We, too, have one thing our parents didn’t- iPhones, iPads, all manner of other electronic devices and social media that are ingenious at pulling our attention away from what really matters, our children included. I know I’m guilty of it. Our mindful attention is warranted now even more than ever.
Sophie and I were watching Robin Williams’ 1991 movie ‘Hook’ the other day. Since motherhood, this poignant exchange between grown Peter Pan and his wife, Moira, always makes me weep, silently, as Moira tells Pan:-
“Your children love you. They want to play with you. How long do you think that lasts?…We have a few special years with our children, when they’re the ones that want us around, after that you’re going to be running after them for a bit of attention. So fast, Peter, just a few years, then its over. And you are not being careful. And you are missing it.”

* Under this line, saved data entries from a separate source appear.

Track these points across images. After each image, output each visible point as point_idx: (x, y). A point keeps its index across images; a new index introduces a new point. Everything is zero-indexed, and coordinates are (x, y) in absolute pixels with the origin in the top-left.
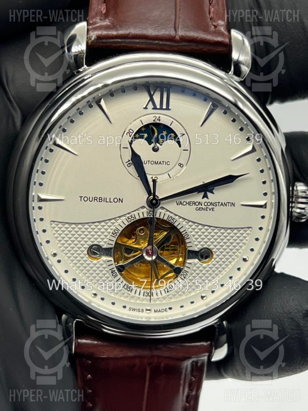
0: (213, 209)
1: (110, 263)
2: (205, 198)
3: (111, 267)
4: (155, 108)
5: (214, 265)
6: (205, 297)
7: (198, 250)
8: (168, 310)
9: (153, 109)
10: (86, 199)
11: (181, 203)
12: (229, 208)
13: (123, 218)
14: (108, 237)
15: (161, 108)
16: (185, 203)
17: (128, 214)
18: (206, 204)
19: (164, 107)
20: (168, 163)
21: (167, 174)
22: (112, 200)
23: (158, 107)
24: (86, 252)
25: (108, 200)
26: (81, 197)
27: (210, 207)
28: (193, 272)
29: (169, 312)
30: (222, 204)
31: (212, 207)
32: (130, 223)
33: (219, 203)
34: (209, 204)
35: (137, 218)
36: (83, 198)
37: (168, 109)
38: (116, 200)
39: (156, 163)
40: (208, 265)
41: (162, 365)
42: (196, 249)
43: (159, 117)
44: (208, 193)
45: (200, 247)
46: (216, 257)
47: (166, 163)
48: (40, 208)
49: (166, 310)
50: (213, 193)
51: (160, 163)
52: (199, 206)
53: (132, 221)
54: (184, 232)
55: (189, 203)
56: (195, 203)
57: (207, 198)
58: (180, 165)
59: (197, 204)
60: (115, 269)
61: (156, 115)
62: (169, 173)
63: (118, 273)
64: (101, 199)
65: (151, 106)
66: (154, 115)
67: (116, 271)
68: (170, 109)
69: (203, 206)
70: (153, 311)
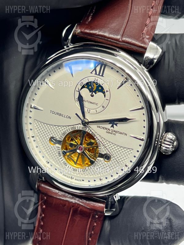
0: (115, 134)
1: (59, 148)
2: (112, 128)
3: (59, 151)
4: (96, 74)
5: (111, 164)
6: (102, 179)
7: (104, 154)
8: (82, 181)
9: (95, 74)
10: (53, 112)
11: (99, 127)
12: (123, 135)
13: (70, 127)
14: (60, 135)
15: (99, 75)
16: (101, 127)
17: (73, 125)
18: (112, 131)
19: (101, 75)
20: (97, 104)
21: (95, 110)
22: (65, 117)
23: (98, 74)
24: (49, 140)
25: (64, 116)
26: (51, 111)
27: (114, 133)
28: (99, 164)
29: (82, 182)
30: (120, 133)
31: (115, 133)
32: (73, 130)
33: (119, 132)
34: (113, 131)
35: (77, 129)
36: (52, 112)
37: (102, 76)
38: (67, 117)
39: (91, 103)
40: (107, 163)
41: (79, 209)
42: (103, 153)
43: (97, 79)
44: (114, 125)
45: (105, 152)
46: (112, 160)
47: (96, 104)
48: (31, 111)
49: (81, 180)
50: (117, 126)
51: (93, 103)
52: (108, 131)
53: (74, 130)
54: (98, 143)
55: (103, 128)
56: (106, 129)
57: (113, 128)
58: (103, 107)
59: (107, 129)
60: (61, 152)
61: (96, 78)
62: (97, 109)
63: (61, 155)
64: (60, 115)
65: (94, 72)
66: (95, 78)
67: (61, 153)
68: (103, 76)
69: (110, 132)
70: (74, 179)
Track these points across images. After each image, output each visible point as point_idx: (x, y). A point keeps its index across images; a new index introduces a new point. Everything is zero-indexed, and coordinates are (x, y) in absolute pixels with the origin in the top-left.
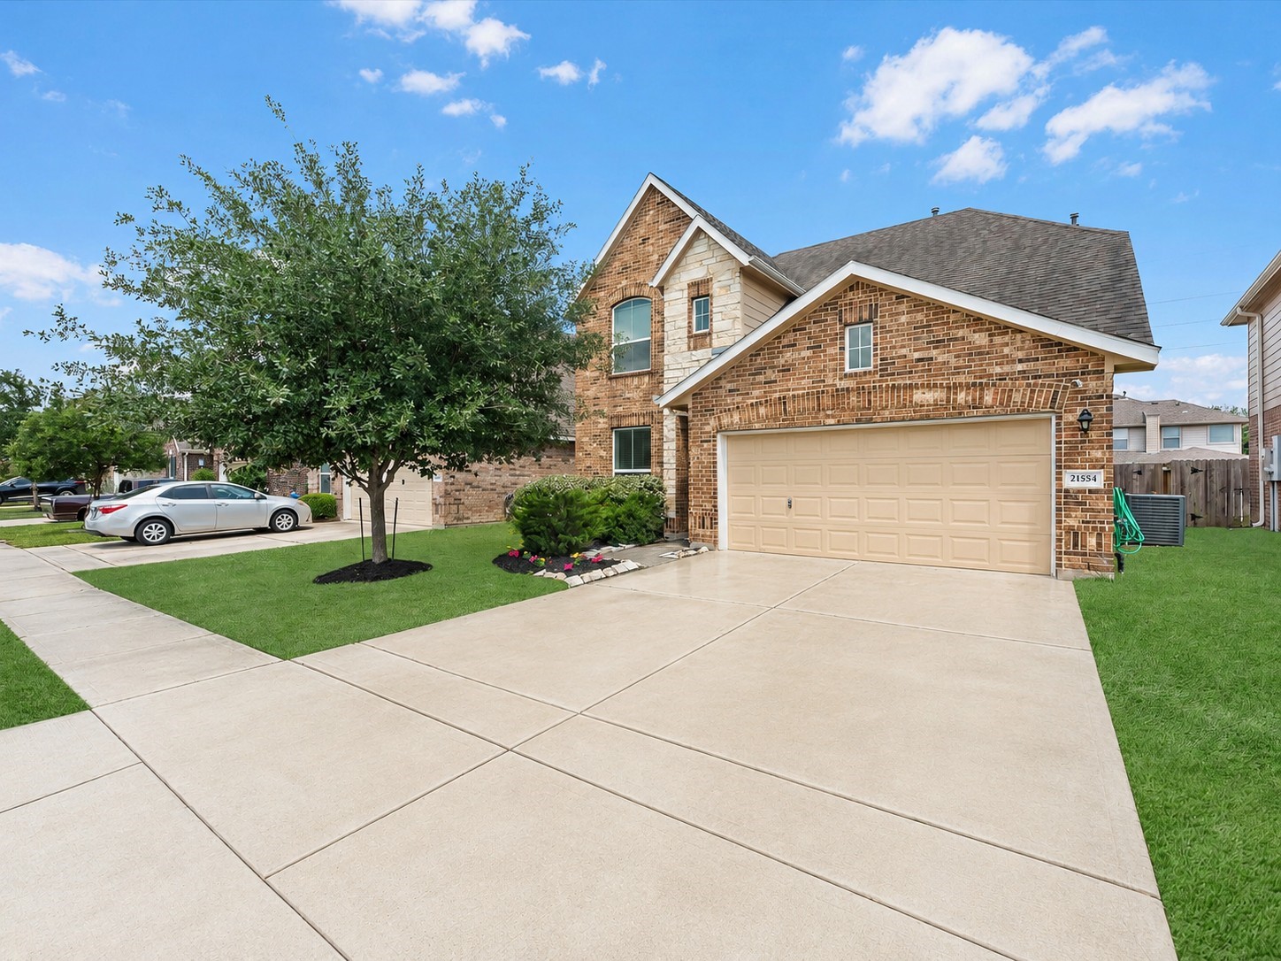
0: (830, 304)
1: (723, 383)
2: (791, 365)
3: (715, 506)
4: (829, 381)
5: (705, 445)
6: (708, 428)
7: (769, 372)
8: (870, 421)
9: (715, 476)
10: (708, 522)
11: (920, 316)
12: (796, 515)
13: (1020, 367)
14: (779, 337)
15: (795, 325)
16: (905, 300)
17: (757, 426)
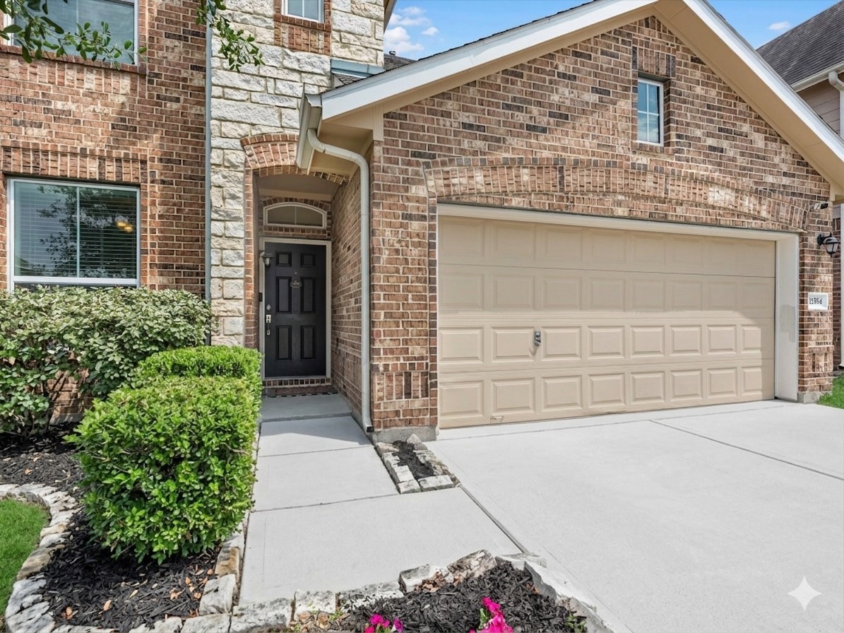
0: (620, 33)
1: (450, 105)
2: (569, 109)
3: (433, 351)
4: (620, 151)
5: (415, 226)
6: (418, 191)
7: (535, 110)
8: (665, 219)
9: (433, 290)
10: (417, 384)
11: (713, 93)
12: (548, 356)
13: (786, 181)
14: (551, 56)
15: (575, 45)
16: (700, 65)
17: (516, 202)
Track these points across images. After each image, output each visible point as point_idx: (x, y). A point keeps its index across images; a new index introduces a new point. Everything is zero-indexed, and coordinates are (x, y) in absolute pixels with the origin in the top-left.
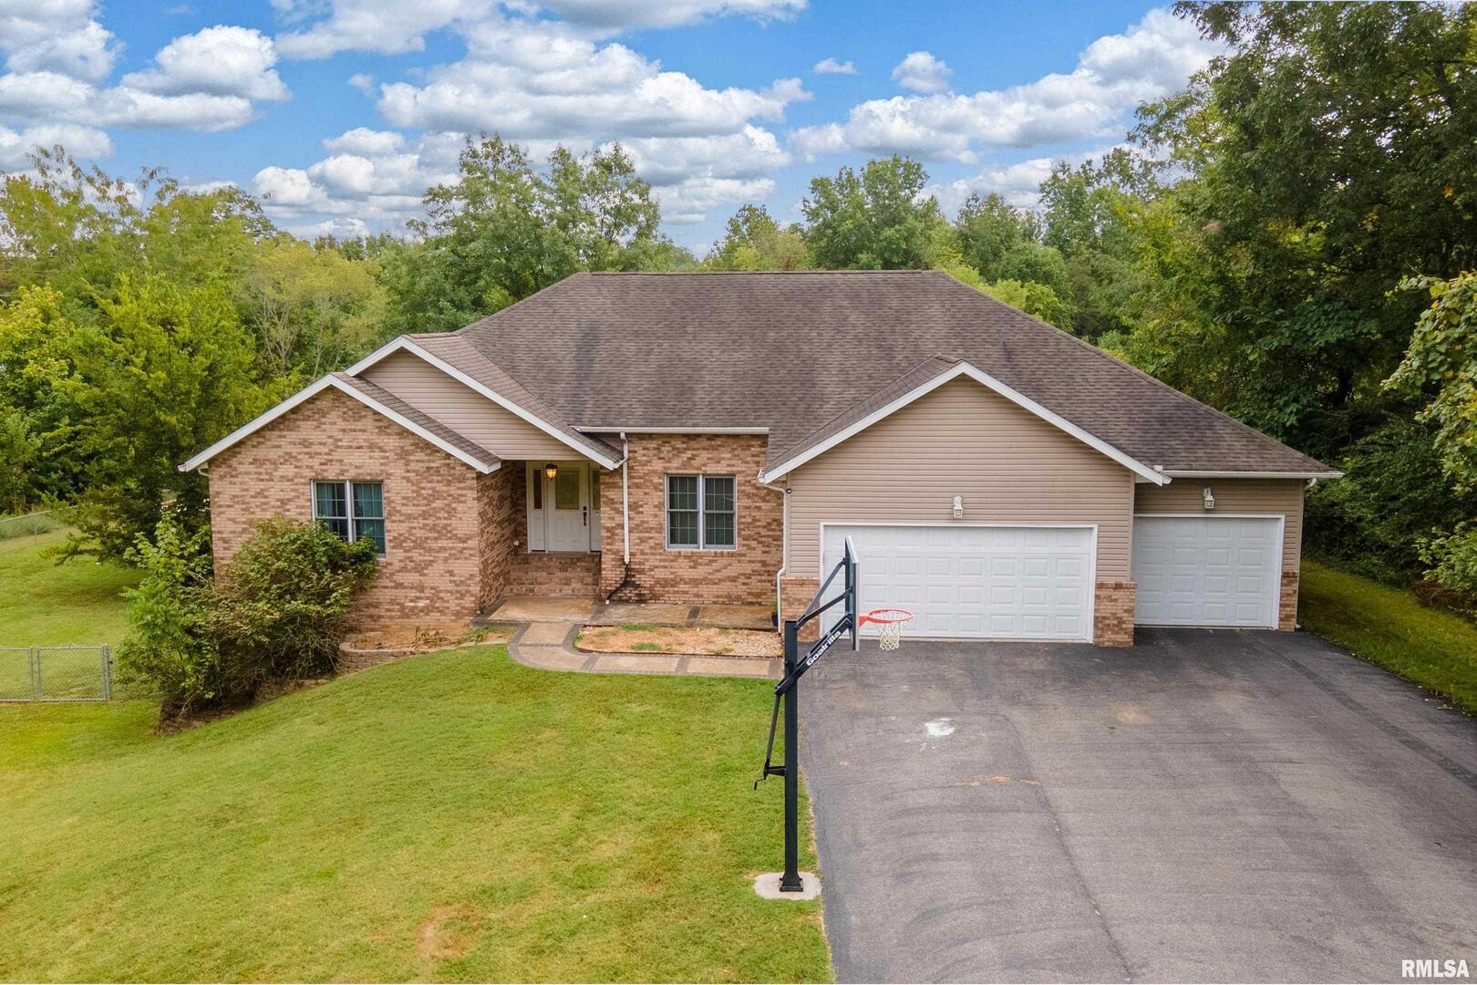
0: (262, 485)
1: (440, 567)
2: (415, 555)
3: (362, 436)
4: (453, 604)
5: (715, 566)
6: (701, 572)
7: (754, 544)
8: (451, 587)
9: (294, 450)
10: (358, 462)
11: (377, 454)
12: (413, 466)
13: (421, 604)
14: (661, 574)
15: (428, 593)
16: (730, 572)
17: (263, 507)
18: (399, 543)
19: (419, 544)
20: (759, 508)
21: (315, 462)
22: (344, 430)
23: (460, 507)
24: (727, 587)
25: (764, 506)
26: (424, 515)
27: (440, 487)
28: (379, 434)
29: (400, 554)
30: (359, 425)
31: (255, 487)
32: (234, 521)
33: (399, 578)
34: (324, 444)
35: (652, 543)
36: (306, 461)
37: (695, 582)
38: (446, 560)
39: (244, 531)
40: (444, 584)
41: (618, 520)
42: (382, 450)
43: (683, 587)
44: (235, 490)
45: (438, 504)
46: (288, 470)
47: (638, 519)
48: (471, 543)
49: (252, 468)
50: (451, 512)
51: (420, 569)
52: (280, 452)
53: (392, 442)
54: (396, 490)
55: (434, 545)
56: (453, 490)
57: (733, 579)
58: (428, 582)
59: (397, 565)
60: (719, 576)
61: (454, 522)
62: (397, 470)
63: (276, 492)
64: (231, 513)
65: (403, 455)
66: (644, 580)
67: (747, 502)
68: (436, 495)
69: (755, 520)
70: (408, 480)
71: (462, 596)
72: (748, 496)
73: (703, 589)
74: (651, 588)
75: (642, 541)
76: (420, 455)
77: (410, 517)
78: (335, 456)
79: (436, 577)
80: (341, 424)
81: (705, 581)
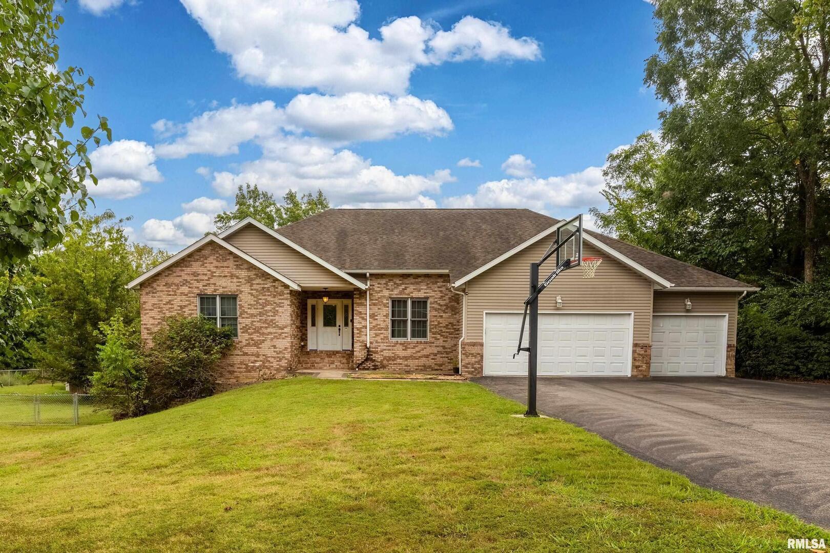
0: (170, 298)
1: (268, 343)
2: (255, 337)
3: (227, 270)
4: (275, 365)
5: (417, 349)
6: (409, 352)
7: (438, 336)
8: (275, 354)
9: (188, 278)
10: (224, 284)
11: (235, 280)
12: (255, 287)
13: (257, 364)
14: (386, 353)
15: (261, 358)
16: (425, 352)
17: (169, 310)
18: (245, 330)
19: (257, 330)
20: (441, 317)
21: (200, 285)
22: (217, 267)
23: (280, 310)
24: (423, 361)
25: (444, 315)
26: (261, 314)
27: (269, 298)
28: (236, 269)
29: (246, 336)
30: (225, 264)
31: (166, 299)
32: (153, 318)
33: (245, 350)
34: (206, 275)
35: (382, 336)
36: (195, 284)
37: (406, 358)
38: (272, 339)
39: (159, 323)
40: (270, 353)
41: (363, 323)
42: (238, 278)
43: (399, 361)
44: (155, 301)
45: (268, 308)
46: (185, 289)
47: (375, 323)
48: (286, 330)
49: (165, 288)
50: (276, 313)
51: (257, 344)
52: (180, 279)
53: (243, 273)
54: (245, 299)
55: (265, 331)
56: (276, 300)
57: (427, 356)
58: (261, 352)
59: (244, 342)
60: (419, 354)
61: (277, 318)
62: (246, 289)
63: (178, 301)
64: (152, 314)
65: (249, 280)
66: (378, 357)
67: (435, 313)
68: (267, 303)
69: (439, 323)
70: (252, 294)
71: (280, 360)
72: (436, 310)
73: (410, 362)
74: (381, 362)
75: (377, 335)
76: (258, 281)
77: (252, 315)
78: (212, 281)
79: (266, 349)
80: (216, 263)
81: (412, 357)
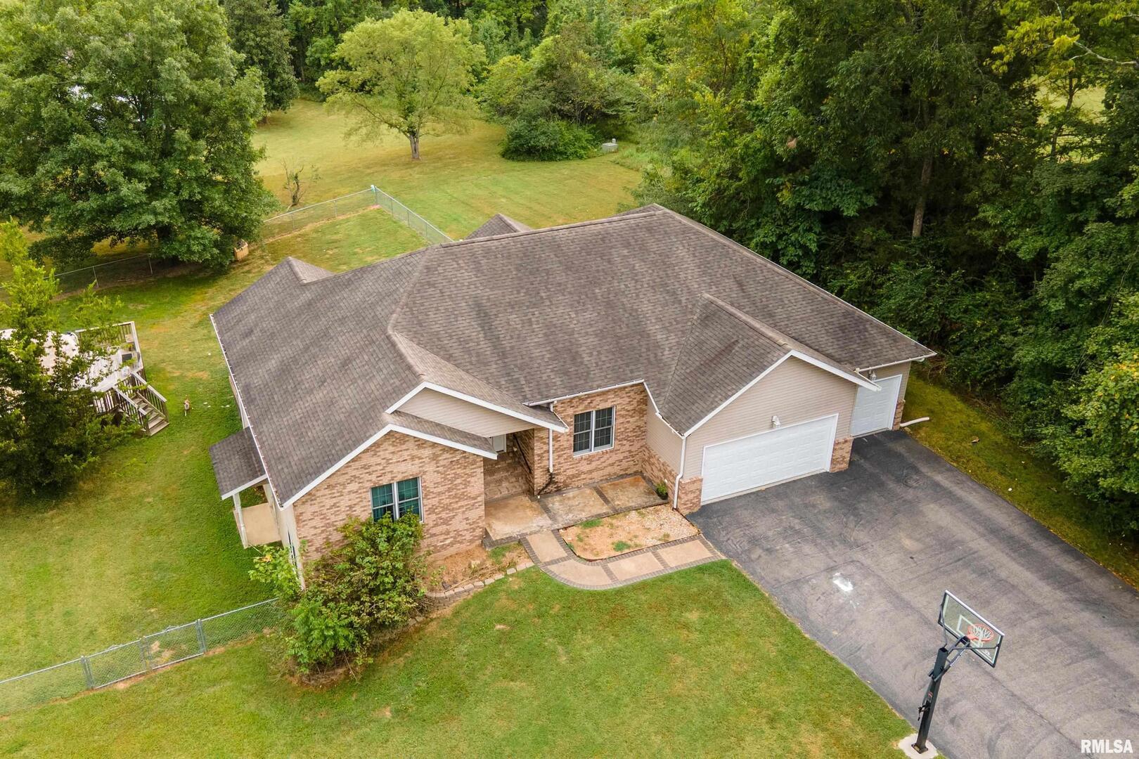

If we consciously inhabit our time with our children not only are they much more likely to be self loving, rooted people, but we won’t look back and think we’ve lost our years, in a cruel puff of smoke, so tragically, so eternally.
I don’t think its necessarily how much time we spend with our kids, but the quality of that time. They feel if we’re really engaged with them or not. I believe offering our children this presence gives them recognition, validation, understanding. They want to be heard, obviously they oftentimes have an immature way to convey this, but they need a space to just be who they are. Its the hallmark of raising self loving children. I mean, if we don’t embrace them, make time for them, love them wholly, try to understand their intricacies, then it’ll be much harder for them to love themselves later in life. We are their way, their example.
Being present is the best present we can give them. Pun very much intended.
Dear friend, as a fellow parent or caregiver, please offer me your thoughts, ideas and experiences too. How can we foster self love in our children, especially if you have tweens or teens?
And-by the way- you’re doing a super job. Raising children is beautiful chaos; and no matter what else you think you might need to gift this world with, happy self-loving kids will be your best offering.